= Bioabsorbable metallic glass =

Bioresorbable (or bioabsorbable) metallic glass is a type of amorphous metal, which is based on the Mg-Zn-Ca ternary system. Containing only elements which already exist inside the human body, namely Mg, Zn and Ca, these amorphous alloys are a special type of biodegradable metal.

==History==
The first reported metallic glass was an alloy (Au_{75}Si_{25}) produced at Caltech by W. Klement (Jr.), Willens and Duwez in 1960. This and other early glass-forming alloys had to be cooled extremely rapidly (in the order of one mega-kelvin per second, 10^{6} K/s) to avoid crystallization. An important consequence of this was that metallic glasses could only be produced in a limited number of forms (typically ribbons, foils, or wires) in which one or more dimensions were small so that heat could be extracted quickly enough to achieve the necessary cooling rates. As a result, metallic glass specimens (with a few exceptions) were limited to thicknesses of less than one hundred micrometers.

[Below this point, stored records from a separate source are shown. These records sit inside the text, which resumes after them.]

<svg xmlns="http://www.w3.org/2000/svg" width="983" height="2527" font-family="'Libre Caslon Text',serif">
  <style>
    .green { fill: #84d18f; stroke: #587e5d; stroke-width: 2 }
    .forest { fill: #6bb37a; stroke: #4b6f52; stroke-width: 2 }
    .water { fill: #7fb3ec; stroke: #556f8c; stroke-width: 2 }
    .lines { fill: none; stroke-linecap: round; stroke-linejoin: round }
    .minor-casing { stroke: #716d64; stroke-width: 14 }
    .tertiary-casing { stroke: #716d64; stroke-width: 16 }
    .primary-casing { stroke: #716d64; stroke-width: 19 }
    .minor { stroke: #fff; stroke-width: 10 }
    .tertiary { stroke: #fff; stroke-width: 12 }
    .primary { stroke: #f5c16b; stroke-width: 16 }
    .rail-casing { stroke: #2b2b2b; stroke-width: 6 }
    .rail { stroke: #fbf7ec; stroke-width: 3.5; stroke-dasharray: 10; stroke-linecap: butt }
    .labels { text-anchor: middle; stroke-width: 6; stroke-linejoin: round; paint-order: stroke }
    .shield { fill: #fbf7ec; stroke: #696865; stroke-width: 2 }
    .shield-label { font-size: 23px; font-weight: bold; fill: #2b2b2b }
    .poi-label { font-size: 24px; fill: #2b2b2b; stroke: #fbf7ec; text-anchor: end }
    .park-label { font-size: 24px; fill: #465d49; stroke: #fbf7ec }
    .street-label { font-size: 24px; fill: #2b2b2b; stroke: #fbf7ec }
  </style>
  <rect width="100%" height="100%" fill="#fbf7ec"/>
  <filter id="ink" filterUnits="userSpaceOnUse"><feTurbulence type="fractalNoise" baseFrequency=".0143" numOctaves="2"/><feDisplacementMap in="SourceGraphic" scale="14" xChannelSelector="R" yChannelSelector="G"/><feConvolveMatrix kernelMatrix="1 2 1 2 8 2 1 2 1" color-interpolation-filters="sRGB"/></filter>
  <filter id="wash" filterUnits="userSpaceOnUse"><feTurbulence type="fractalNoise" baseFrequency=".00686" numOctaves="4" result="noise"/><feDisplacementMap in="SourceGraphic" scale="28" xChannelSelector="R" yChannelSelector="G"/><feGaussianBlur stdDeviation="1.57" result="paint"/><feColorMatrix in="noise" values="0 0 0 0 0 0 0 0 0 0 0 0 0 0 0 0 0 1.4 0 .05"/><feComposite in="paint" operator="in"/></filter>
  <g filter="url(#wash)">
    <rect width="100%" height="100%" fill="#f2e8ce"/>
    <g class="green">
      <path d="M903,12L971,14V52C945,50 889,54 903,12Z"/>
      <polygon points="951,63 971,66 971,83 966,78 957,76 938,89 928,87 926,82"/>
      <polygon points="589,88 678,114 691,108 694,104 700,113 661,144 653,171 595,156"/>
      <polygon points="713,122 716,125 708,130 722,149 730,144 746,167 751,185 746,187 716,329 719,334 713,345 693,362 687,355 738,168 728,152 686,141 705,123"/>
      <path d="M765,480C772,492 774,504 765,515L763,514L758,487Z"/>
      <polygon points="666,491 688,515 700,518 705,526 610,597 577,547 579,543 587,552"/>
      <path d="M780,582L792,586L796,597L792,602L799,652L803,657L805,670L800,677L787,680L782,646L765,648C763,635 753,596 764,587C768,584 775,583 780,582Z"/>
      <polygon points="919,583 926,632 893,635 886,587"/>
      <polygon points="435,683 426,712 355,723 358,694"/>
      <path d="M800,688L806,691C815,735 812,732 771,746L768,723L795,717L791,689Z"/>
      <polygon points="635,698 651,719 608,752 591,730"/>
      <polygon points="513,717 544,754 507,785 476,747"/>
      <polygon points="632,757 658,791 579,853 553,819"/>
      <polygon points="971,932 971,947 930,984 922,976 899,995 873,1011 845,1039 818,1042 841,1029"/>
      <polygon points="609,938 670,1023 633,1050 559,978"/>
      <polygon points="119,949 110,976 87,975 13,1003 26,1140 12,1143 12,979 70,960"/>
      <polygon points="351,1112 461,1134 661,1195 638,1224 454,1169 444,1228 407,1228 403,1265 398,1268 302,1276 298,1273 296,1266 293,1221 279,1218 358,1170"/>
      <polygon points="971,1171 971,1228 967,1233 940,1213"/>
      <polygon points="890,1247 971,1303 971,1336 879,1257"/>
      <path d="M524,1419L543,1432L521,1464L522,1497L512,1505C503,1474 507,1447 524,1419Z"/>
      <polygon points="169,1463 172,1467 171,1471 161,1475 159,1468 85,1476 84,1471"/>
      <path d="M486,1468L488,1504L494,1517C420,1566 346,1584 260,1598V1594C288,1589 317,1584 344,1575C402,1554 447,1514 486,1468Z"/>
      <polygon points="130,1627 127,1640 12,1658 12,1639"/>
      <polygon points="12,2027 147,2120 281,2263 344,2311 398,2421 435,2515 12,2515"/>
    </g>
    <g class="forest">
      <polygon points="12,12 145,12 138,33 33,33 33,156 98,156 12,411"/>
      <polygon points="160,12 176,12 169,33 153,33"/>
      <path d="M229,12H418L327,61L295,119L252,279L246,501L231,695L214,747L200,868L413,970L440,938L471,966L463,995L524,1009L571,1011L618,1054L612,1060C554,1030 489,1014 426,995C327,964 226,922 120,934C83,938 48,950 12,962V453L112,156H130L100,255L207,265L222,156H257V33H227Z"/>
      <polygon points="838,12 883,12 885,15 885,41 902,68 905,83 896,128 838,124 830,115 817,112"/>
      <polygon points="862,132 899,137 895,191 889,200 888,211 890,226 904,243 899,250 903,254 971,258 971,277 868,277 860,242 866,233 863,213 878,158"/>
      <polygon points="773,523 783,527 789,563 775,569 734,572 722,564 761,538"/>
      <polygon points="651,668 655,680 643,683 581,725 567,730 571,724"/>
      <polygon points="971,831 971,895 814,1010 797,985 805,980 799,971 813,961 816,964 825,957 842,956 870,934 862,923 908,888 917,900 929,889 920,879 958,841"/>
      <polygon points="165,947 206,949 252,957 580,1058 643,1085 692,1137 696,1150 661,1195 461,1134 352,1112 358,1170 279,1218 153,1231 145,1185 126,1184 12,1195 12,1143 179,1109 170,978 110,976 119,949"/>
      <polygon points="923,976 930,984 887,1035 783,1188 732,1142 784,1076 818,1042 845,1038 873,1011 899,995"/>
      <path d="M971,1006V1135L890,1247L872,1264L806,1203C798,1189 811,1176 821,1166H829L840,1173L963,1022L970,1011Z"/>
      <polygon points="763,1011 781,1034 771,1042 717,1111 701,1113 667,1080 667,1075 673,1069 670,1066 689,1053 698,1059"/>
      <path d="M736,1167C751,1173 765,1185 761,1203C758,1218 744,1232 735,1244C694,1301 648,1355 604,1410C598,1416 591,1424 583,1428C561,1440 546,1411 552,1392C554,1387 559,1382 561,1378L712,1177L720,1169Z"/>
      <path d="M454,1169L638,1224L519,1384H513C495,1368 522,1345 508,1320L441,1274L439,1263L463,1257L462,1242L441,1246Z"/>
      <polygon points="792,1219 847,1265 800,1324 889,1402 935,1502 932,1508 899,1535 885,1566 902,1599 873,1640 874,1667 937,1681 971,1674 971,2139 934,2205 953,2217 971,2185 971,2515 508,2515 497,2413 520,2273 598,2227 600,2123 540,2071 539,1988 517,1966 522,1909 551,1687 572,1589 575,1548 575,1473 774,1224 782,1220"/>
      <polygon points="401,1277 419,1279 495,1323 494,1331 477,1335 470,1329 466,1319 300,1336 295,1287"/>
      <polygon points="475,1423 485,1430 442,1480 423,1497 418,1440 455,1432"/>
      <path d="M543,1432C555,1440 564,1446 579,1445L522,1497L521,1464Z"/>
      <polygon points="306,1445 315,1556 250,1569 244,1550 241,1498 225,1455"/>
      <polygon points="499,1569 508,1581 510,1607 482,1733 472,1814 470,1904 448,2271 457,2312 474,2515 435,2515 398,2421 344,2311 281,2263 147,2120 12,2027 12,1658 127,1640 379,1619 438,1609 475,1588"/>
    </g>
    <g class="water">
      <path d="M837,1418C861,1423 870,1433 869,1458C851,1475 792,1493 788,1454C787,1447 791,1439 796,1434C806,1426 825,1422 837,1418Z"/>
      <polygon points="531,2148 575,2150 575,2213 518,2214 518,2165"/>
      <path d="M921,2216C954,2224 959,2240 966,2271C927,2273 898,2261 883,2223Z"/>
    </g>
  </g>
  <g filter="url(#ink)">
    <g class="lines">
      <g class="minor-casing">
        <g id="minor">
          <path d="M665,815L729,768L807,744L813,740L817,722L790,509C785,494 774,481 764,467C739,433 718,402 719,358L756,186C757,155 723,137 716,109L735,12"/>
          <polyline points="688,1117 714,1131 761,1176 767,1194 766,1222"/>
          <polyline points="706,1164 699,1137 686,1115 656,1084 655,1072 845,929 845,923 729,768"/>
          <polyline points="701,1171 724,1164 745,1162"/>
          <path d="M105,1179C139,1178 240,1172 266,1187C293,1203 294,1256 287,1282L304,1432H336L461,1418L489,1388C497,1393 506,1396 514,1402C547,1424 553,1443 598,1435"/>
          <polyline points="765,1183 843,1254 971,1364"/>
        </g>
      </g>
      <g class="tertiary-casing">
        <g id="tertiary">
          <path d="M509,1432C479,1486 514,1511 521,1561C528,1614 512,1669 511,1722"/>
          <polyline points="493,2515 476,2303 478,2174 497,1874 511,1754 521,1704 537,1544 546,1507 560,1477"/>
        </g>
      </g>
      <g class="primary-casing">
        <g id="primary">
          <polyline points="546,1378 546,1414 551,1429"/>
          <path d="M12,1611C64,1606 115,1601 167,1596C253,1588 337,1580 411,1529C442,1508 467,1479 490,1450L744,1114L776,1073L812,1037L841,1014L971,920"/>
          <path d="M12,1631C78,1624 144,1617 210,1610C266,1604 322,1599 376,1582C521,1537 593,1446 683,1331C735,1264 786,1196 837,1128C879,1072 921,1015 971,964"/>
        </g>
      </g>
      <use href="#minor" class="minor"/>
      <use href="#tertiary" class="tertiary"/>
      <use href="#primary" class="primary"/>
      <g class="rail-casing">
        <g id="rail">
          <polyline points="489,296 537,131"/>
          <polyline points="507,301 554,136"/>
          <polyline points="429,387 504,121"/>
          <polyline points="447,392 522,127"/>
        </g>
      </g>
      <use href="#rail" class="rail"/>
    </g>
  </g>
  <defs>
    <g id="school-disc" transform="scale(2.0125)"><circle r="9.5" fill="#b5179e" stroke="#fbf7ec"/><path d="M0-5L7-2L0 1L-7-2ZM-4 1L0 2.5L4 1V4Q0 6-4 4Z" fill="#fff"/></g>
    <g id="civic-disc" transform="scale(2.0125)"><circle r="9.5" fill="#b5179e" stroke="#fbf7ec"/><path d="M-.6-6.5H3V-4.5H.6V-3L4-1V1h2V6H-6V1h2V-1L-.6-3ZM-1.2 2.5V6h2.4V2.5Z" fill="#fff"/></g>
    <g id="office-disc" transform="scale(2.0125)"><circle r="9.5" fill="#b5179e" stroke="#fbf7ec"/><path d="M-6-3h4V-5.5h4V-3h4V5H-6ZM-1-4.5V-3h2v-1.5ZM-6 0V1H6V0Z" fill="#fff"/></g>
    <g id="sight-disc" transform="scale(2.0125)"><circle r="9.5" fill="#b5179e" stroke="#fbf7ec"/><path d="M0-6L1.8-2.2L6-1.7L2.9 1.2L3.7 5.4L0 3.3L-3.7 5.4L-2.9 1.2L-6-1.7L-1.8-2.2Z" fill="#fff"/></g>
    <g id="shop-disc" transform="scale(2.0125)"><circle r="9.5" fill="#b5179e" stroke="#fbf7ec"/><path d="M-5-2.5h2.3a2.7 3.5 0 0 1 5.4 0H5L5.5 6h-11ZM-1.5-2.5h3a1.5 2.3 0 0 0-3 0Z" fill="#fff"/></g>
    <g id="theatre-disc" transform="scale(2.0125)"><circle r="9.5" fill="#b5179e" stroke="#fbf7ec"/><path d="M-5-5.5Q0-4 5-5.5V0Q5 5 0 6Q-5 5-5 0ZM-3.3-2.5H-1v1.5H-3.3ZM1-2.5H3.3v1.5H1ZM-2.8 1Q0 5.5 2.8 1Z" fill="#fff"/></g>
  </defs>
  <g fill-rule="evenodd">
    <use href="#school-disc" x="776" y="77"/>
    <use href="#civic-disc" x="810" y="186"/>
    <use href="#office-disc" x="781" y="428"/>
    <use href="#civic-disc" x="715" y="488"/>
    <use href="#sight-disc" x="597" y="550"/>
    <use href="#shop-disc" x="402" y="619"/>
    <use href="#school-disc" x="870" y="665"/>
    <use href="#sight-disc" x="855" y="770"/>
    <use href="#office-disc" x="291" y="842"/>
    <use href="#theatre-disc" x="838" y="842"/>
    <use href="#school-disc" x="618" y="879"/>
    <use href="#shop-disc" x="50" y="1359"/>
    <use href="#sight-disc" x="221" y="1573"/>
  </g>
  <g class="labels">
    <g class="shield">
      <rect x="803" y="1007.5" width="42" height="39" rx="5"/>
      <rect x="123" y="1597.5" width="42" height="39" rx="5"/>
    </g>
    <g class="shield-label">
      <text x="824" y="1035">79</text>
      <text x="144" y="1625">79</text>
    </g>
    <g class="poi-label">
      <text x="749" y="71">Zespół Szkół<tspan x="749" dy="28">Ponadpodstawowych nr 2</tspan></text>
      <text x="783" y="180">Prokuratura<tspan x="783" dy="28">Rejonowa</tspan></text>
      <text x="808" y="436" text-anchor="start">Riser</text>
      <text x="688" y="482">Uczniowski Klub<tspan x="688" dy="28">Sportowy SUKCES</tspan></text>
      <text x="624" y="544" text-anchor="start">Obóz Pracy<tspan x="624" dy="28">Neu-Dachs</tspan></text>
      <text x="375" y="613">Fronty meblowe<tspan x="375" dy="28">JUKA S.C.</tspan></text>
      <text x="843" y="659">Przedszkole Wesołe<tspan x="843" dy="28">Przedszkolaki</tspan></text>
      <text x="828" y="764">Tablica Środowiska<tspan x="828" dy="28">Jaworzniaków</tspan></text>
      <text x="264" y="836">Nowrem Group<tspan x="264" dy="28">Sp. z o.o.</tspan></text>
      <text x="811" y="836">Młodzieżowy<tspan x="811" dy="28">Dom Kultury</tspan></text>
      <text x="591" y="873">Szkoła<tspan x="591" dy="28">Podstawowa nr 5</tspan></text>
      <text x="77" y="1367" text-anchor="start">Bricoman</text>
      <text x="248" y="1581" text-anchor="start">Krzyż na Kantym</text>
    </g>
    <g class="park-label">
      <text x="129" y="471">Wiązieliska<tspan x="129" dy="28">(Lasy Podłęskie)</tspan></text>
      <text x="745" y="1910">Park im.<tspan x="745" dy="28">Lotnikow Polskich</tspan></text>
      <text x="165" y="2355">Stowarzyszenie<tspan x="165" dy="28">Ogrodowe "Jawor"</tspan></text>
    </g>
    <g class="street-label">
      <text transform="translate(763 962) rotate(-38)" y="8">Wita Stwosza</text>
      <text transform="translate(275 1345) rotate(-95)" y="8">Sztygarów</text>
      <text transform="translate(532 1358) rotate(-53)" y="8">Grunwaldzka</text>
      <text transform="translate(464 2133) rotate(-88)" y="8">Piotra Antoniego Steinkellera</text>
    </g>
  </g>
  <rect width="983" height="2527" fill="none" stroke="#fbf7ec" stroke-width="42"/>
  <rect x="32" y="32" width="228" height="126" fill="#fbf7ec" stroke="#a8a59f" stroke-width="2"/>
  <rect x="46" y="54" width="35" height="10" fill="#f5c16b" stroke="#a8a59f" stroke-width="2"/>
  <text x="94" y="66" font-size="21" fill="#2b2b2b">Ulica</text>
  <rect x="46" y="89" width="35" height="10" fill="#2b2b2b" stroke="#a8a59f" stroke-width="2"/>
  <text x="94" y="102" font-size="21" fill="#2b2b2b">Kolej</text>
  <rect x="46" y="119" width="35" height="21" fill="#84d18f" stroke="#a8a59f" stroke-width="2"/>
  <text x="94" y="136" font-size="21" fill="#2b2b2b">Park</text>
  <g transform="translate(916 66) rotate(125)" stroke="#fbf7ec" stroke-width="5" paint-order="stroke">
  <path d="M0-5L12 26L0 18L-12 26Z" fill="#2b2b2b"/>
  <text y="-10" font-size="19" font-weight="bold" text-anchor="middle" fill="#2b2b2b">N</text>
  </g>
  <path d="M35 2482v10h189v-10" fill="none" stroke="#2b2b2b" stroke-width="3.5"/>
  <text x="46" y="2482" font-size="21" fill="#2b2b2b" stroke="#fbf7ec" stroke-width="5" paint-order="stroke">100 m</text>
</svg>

Mg-Zn-Ca based metallic glasses are a relatively new group of amorphous metals, possessing commercial and technical advantages over early compositions. Gu and co-workers produced the first Mg-Zn-Ca BMG in 2005, reporting high glass forming ability, high strength and most importantly exceptional plasticity. This lanthanide-free, Mg-based glass attracted immediate interest due to its low density and cost, and particularly because of its uncharacteristically high ductility. This property was unexpected for such compositions, as the constituent elements are found to be of relatively low Poisson ratio, and hence contribute little to the inherent plasticity of the glass. This unlikely asset was seized upon by Li in 2008, who made use of the Poisson ratio principle and increased Mg content at the expense of Zn to further enhance plasticity. Further improvements were achieved by incremental addition of Ca to the Mg_{72}Zn_{28} binary composition, producing numerous ternary alloys along the 350 °C isotherm of the Mg-Zn-Ca system.

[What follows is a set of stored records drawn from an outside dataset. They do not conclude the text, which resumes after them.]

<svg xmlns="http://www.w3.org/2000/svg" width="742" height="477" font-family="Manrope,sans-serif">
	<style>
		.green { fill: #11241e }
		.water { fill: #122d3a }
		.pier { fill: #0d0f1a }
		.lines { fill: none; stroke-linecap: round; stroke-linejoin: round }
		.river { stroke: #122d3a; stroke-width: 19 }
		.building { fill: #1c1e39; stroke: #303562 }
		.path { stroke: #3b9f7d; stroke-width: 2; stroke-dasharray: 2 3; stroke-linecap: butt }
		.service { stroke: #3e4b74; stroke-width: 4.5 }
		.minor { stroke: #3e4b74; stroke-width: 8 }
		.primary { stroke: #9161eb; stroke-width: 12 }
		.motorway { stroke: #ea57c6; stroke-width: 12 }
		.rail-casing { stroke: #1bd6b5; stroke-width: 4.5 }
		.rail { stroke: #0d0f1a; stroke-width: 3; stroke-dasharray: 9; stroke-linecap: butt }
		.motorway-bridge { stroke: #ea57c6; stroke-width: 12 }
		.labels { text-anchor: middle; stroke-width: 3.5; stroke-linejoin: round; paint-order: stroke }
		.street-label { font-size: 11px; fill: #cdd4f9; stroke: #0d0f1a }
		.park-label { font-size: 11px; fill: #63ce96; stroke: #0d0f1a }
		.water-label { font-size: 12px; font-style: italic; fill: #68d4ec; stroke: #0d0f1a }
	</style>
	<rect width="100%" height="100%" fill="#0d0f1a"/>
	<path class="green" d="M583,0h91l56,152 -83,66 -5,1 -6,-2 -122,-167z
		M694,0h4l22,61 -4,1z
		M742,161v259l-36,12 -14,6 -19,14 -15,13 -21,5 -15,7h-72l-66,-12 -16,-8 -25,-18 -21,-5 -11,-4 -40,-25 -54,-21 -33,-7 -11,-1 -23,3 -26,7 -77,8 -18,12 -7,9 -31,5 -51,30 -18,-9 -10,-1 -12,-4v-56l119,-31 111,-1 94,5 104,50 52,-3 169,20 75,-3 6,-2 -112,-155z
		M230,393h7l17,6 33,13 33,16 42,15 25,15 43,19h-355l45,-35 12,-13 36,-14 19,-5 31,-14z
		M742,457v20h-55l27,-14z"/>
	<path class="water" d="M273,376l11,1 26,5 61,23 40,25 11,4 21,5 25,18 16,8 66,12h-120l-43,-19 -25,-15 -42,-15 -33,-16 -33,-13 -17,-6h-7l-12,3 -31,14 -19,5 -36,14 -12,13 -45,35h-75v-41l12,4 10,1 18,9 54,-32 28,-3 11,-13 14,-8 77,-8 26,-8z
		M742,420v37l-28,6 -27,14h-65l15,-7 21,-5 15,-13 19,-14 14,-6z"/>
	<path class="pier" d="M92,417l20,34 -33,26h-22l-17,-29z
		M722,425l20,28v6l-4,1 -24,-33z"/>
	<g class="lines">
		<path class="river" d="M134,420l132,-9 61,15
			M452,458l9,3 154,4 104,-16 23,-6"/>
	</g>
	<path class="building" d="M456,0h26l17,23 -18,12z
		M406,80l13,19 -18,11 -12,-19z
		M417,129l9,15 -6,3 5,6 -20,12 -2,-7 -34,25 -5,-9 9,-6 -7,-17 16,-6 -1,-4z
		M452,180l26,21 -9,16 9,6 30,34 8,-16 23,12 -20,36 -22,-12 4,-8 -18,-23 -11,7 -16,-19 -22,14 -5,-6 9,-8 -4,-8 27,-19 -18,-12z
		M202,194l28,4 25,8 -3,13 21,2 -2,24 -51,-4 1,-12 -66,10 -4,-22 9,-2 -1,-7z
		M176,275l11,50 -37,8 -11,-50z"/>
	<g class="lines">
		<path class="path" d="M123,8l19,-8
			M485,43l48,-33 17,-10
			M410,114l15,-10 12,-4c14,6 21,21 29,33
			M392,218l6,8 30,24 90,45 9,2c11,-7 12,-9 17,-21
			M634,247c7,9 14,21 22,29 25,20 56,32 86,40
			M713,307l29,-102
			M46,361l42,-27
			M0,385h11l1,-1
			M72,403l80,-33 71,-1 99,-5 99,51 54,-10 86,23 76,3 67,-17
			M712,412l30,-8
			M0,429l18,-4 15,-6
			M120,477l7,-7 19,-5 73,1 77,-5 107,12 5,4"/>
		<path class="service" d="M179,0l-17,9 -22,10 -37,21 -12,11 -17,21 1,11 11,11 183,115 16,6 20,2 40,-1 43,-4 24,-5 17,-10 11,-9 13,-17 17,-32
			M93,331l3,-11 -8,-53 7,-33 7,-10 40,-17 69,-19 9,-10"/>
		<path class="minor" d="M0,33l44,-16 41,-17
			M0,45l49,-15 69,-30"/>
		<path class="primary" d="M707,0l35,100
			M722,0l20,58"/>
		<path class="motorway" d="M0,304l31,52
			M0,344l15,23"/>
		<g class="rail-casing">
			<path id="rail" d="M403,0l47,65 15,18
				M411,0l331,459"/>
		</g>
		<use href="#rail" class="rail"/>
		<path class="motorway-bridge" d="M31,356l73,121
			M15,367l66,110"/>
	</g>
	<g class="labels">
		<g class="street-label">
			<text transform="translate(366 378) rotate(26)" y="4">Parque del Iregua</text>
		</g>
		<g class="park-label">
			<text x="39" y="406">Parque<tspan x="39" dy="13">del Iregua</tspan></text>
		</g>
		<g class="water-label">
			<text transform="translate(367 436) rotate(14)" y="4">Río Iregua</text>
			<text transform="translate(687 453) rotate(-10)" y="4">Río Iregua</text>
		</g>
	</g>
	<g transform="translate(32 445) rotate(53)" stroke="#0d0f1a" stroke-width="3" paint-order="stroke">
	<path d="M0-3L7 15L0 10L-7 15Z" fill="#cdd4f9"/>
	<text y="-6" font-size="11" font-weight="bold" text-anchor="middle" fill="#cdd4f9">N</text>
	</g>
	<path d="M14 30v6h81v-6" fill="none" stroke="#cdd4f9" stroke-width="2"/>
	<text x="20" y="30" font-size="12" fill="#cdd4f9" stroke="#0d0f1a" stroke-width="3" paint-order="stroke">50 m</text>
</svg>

Ternary Ca-Mg-Zn bulk metallic glasses were also discovered in 2005. Similar to the Mg-Zn-Ca, these two amorphous alloys are both bioresorbable metallic glasses and are based on the same Mg-Zn-Ca ternary system. The elements are displayed in order of decreasing atomic concentration. Hence, the distinction between these two metallic glasses lies in their most dominant element, namely Ca and Mg. These Ca-based bulk glassy alloys had compositions of Ca_{55}Mg15+xZn30-x, Ca_{60}Mg10+yZn30-y, and Ca55+zMg25-zZn_{20}, where x = 0, 5 and 10; y = 0, 5, 7.5, 10, and 15; and z = 0, 5, 7.5, 10, and 15. Critical casting thicknesses of up to 10 mm were achieved.

==Properties==
Unlike traditional steel or titanium, this material dissolves in organisms at a rate of roughly 1 millimeter per month and is replaced with bone tissue. This speed can be adjusted by varying the content of zinc.

Amorphous Ca_{65}Zn_{20}Mg_{15} alloy exhibits extremely poor corrosion resistance. Wang et al. reported that the said amorphous alloy completely disintegrated after no more than 3 hours exposure in biocorrosion environment. In static distilled water at room temperature, Dahlman et al. also reported destructive corrosion reactions of the same material, decomposing into a multiphase powder.

Ca-BMGs with higher Zn contents as reported by Cao et al. showed an elastic modulus in the range of 35–46 GPa, and a hardness of 0.7–1.4 GPa.

==Recent developments==
Metallic glasses based on the Mg-Zn-Ca ternary alloy system only consist of the elements which already exist inside the human body. As such, it is being explored as a potential bioresorbable biomaterial for use in orthopaedic applications.